**Task goal:** Can you reproduce every one of the records below character for character, with no line left out or altered?

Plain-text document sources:
────
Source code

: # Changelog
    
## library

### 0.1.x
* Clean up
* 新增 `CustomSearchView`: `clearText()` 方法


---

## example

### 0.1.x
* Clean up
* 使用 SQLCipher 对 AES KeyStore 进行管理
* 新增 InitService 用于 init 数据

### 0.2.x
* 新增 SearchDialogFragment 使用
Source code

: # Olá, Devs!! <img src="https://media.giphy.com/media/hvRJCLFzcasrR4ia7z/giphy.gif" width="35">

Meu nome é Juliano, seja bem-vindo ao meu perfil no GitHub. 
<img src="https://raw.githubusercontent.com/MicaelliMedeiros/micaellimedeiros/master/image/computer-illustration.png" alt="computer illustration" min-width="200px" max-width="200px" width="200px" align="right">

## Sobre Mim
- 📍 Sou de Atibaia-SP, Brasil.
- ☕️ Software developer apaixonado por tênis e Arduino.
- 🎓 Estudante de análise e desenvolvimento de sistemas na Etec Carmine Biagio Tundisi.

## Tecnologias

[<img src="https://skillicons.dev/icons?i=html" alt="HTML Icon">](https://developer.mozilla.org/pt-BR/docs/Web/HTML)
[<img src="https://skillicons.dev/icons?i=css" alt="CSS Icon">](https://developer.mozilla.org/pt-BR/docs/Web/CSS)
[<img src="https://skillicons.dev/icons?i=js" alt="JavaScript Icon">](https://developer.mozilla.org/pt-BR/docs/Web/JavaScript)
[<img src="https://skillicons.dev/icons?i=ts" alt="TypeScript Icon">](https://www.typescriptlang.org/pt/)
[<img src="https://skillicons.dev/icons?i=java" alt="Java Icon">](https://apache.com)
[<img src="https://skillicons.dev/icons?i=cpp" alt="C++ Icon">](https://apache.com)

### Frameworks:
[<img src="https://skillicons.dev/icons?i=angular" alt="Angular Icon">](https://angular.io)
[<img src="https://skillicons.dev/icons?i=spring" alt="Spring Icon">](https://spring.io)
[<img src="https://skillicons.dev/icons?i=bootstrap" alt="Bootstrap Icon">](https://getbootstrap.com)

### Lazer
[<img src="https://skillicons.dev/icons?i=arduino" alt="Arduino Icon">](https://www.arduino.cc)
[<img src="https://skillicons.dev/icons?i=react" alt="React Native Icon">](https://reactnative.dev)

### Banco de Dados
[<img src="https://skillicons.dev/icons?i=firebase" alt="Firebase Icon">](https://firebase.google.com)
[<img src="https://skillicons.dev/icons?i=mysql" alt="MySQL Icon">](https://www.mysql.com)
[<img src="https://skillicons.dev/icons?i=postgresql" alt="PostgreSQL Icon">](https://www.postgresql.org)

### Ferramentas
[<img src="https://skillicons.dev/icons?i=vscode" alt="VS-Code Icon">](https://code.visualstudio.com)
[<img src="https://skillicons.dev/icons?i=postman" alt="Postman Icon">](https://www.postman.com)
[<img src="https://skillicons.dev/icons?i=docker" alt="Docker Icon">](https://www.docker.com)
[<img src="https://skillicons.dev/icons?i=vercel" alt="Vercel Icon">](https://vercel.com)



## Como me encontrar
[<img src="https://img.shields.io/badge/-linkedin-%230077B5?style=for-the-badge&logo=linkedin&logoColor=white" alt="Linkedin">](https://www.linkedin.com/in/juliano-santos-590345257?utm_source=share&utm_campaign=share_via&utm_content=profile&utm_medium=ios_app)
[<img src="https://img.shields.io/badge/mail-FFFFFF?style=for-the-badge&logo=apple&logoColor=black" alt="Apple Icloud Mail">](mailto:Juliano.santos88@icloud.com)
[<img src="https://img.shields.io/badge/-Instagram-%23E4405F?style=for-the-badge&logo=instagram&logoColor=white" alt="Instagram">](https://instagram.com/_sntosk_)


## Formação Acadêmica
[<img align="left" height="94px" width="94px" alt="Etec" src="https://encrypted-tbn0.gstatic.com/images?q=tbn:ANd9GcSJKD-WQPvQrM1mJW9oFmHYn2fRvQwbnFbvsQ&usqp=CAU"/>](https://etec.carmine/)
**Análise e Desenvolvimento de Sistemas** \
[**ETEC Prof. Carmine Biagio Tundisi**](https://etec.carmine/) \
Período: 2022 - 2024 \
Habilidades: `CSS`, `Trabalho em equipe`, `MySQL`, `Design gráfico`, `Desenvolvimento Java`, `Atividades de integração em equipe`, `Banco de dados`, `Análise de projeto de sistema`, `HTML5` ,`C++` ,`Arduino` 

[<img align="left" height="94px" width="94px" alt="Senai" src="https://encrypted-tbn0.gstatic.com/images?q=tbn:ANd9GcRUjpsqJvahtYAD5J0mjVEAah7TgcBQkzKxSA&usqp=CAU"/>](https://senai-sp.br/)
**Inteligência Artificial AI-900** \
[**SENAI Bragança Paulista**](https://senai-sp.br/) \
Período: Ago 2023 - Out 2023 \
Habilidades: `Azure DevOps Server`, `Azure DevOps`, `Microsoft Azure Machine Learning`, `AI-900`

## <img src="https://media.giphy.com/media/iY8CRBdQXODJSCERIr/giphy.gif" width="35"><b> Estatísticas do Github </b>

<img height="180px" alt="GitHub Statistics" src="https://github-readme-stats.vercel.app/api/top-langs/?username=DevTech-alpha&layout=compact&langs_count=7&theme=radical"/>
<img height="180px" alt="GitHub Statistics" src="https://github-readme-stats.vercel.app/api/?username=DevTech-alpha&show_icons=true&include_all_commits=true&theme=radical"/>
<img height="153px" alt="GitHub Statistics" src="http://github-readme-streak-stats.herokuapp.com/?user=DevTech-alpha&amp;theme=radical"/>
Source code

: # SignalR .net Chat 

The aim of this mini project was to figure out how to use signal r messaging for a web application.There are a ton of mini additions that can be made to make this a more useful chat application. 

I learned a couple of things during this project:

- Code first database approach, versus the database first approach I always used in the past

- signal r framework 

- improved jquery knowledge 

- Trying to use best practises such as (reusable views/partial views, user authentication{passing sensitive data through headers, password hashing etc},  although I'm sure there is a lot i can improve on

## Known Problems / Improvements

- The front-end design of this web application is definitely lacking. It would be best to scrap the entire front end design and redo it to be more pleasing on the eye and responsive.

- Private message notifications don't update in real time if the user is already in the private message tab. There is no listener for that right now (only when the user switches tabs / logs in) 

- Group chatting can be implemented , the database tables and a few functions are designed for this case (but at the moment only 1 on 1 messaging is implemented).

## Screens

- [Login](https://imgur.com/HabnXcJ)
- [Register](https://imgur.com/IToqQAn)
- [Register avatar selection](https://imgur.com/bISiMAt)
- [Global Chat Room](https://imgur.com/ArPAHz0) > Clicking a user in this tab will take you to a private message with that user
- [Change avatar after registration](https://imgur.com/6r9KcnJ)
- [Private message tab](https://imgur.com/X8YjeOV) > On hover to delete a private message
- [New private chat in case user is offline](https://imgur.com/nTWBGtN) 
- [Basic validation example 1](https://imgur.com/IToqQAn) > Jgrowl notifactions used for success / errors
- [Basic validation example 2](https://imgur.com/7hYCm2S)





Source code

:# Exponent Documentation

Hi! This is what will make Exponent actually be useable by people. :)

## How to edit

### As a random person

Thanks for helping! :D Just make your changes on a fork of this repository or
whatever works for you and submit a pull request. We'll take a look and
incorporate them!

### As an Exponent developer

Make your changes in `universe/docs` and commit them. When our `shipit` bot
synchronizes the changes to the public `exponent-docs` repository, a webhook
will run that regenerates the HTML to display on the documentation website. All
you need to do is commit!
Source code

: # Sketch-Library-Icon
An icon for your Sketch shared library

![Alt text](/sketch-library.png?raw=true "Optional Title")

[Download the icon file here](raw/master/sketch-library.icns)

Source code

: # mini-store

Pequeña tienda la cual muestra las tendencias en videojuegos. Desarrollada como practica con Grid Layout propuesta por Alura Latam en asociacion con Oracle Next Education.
────
**Your solution:**
Source code

: # Changelog
    
## library

### 0.1.x
* Clean up
* 新增 `CustomSearchView`: `clearText()` 方法


---

## example

### 0.1.x
* Clean up
* 使用 SQLCipher 对 AES KeyStore 进行管理
* 新增 InitService 用于 init 数据

### 0.2.x
* 新增 SearchDialogFragment 使用
Source code

: # Olá, Devs!! <img src="https://media.giphy.com/media/hvRJCLFzcasrR4ia7z/giphy.gif" width="35">

Meu nome é Juliano, seja bem-vindo ao meu perfil no GitHub. 
<img src="https://raw.githubusercontent.com/MicaelliMedeiros/micaellimedeiros/master/image/computer-illustration.png" alt="computer illustration" min-width="200px" max-width="200px" width="200px" align="right">

## Sobre Mim
- 📍 Sou de Atibaia-SP, Brasil.
- ☕️ Software developer apaixonado por tênis e Arduino.
- 🎓 Estudante de análise e desenvolvimento de sistemas na Etec Carmine Biagio Tundisi.

## Tecnologias

[<img src="https://skillicons.dev/icons?i=html" alt="HTML Icon">](https://developer.mozilla.org/pt-BR/docs/Web/HTML)
[<img src="https://skillicons.dev/icons?i=css" alt="CSS Icon">](https://developer.mozilla.org/pt-BR/docs/Web/CSS)
[<img src="https://skillicons.dev/icons?i=js" alt="JavaScript Icon">](https://developer.mozilla.org/pt-BR/docs/Web/JavaScript)
[<img src="https://skillicons.dev/icons?i=ts" alt="TypeScript Icon">](https://www.typescriptlang.org/pt/)
[<img src="https://skillicons.dev/icons?i=java" alt="Java Icon">](https://apache.com)
[<img src="https://skillicons.dev/icons?i=cpp" alt="C++ Icon">](https://apache.com)

### Frameworks:
[<img src="https://skillicons.dev/icons?i=angular" alt="Angular Icon">](https://angular.io)
[<img src="https://skillicons.dev/icons?i=spring" alt="Spring Icon">](https://spring.io)
[<img src="https://skillicons.dev/icons?i=bootstrap" alt="Bootstrap Icon">](https://getbootstrap.com)

### Lazer
[<img src="https://skillicons.dev/icons?i=arduino" alt="Arduino Icon">](https://www.arduino.cc)
[<img src="https://skillicons.dev/icons?i=react" alt="React Native Icon">](https://reactnative.dev)

### Banco de Dados
[<img src="https://skillicons.dev/icons?i=firebase" alt="Firebase Icon">](https://firebase.google.com)
[<img src="https://skillicons.dev/icons?i=mysql" alt="MySQL Icon">](https://www.mysql.com)
[<img src="https://skillicons.dev/icons?i=postgresql" alt="PostgreSQL Icon">](https://www.postgresql.org)

### Ferramentas
[<img src="https://skillicons.dev/icons?i=vscode" alt="VS-Code Icon">](https://code.visualstudio.com)
[<img src="https://skillicons.dev/icons?i=postman" alt="Postman Icon">](https://www.postman.com)
[<img src="https://skillicons.dev/icons?i=docker" alt="Docker Icon">](https://www.docker.com)
[<img src="https://skillicons.dev/icons?i=vercel" alt="Vercel Icon">](https://vercel.com)



## Como me encontrar
[<img src="https://img.shields.io/badge/-linkedin-%230077B5?style=for-the-badge&logo=linkedin&logoColor=white" alt="Linkedin">](https://www.linkedin.com/in/juliano-santos-590345257?utm_source=share&utm_campaign=share_via&utm_content=profile&utm_medium=ios_app)
[<img src="https://img.shields.io/badge/mail-FFFFFF?style=for-the-badge&logo=apple&logoColor=black" alt="Apple Icloud Mail">](mailto:Juliano.santos88@icloud.com)
[<img src="https://img.shields.io/badge/-Instagram-%23E4405F?style=for-the-badge&logo=instagram&logoColor=white" alt="Instagram">](https://instagram.com/_sntosk_)


## Formação Acadêmica
[<img align="left" height="94px" width="94px" alt="Etec" src="https://encrypted-tbn0.gstatic.com/images?q=tbn:ANd9GcSJKD-WQPvQrM1mJW9oFmHYn2fRvQwbnFbvsQ&usqp=CAU"/>](https://etec.carmine/)
**Análise e Desenvolvimento de Sistemas** \
[**ETEC Prof. Carmine Biagio Tundisi**](https://etec.carmine/) \
Período: 2022 - 2024 \
Habilidades: `CSS`, `Trabalho em equipe`, `MySQL`, `Design gráfico`, `Desenvolvimento Java`, `Atividades de integração em equipe`, `Banco de dados`, `Análise de projeto de sistema`, `HTML5` ,`C++` ,`Arduino` 

[<img align="left" height="94px" width="94px" alt="Senai" src="https://encrypted-tbn0.gstatic.com/images?q=tbn:ANd9GcRUjpsqJvahtYAD5J0mjVEAah7TgcBQkzKxSA&usqp=CAU"/>](https://senai-sp.br/)
**Inteligência Artificial AI-900** \
[**SENAI Bragança Paulista**](https://senai-sp.br/) \
Período: Ago 2023 - Out 2023 \
Habilidades: `Azure DevOps Server`, `Azure DevOps`, `Microsoft Azure Machine Learning`, `AI-900`

## <img src="https://media.giphy.com/media/iY8CRBdQXODJSCERIr/giphy.gif" width="35"><b> Estatísticas do Github </b>

<img height="180px" alt="GitHub Statistics" src="https://github-readme-stats.vercel.app/api/top-langs/?username=DevTech-alpha&layout=compact&langs_count=7&theme=radical"/>
<img height="180px" alt="GitHub Statistics" src="https://github-readme-stats.vercel.app/api/?username=DevTech-alpha&show_icons=true&include_all_commits=true&theme=radical"/>
<img height="153px" alt="GitHub Statistics" src="http://github-readme-streak-stats.herokuapp.com/?user=DevTech-alpha&amp;theme=radical"/>
Source code

: # SignalR .net Chat 

The aim of this mini project was to figure out how to use signal r messaging for a web application.There are a ton of mini additions that can be made to make this a more useful chat application. 

I learned a couple of things during this project:

- Code first database approach, versus the database first approach I always used in the past

- signal r framework 

- improved jquery knowledge 

- Trying to use best practises such as (reusable views/partial views, user authentication{passing sensitive data through headers, password hashing etc},  although I'm sure there is a lot i can improve on

## Known Problems / Improvements

- The front-end design of this web application is definitely lacking. It would be best to scrap the entire front end design and redo it to be more pleasing on the eye and responsive.

- Private message notifications don't update in real time if the user is already in the private message tab. There is no listener for that right now (only when the user switches tabs / logs in) 

- Group chatting can be implemented , the database tables and a few functions are designed for this case (but at the moment only 1 on 1 messaging is implemented).

## Screens

- [Login](https://imgur.com/HabnXcJ)
- [Register](https://imgur.com/IToqQAn)
- [Register avatar selection](https://imgur.com/bISiMAt)
- [Global Chat Room](https://imgur.com/ArPAHz0) > Clicking a user in this tab will take you to a private message with that user
- [Change avatar after registration](https://imgur.com/6r9KcnJ)
- [Private message tab](https://imgur.com/X8YjeOV) > On hover to delete a private message
- [New private chat in case user is offline](https://imgur.com/nTWBGtN) 
- [Basic validation example 1](https://imgur.com/IToqQAn) > Jgrowl notifactions used for success / errors
- [Basic validation example 2](https://imgur.com/7hYCm2S)





Source code

:# Exponent Documentation

Hi! This is what will make Exponent actually be useable by people. :)

## How to edit

### As a random person

Thanks for helping! :D Just make your changes on a fork of this repository or
whatever works for you and submit a pull request. We'll take a look and
incorporate them!

### As an Exponent developer

Make your changes in `universe/docs` and commit them. When our `shipit` bot
synchronizes the changes to the public `exponent-docs` repository, a webhook
will run that regenerates the HTML to display on the documentation website. All
you need to do is commit!
Source code

: # Sketch-Library-Icon
An icon for your Sketch shared library

![Alt text](/sketch-library.png?raw=true "Optional Title")

[Download the icon file here](raw/master/sketch-library.icns)

Source code

: # mini-store

Pequeña tienda la cual muestra las tendencias en videojuegos. Desarrollada como practica con Grid Layout propuesta por Alura Latam en asociacion con Oracle Next Education.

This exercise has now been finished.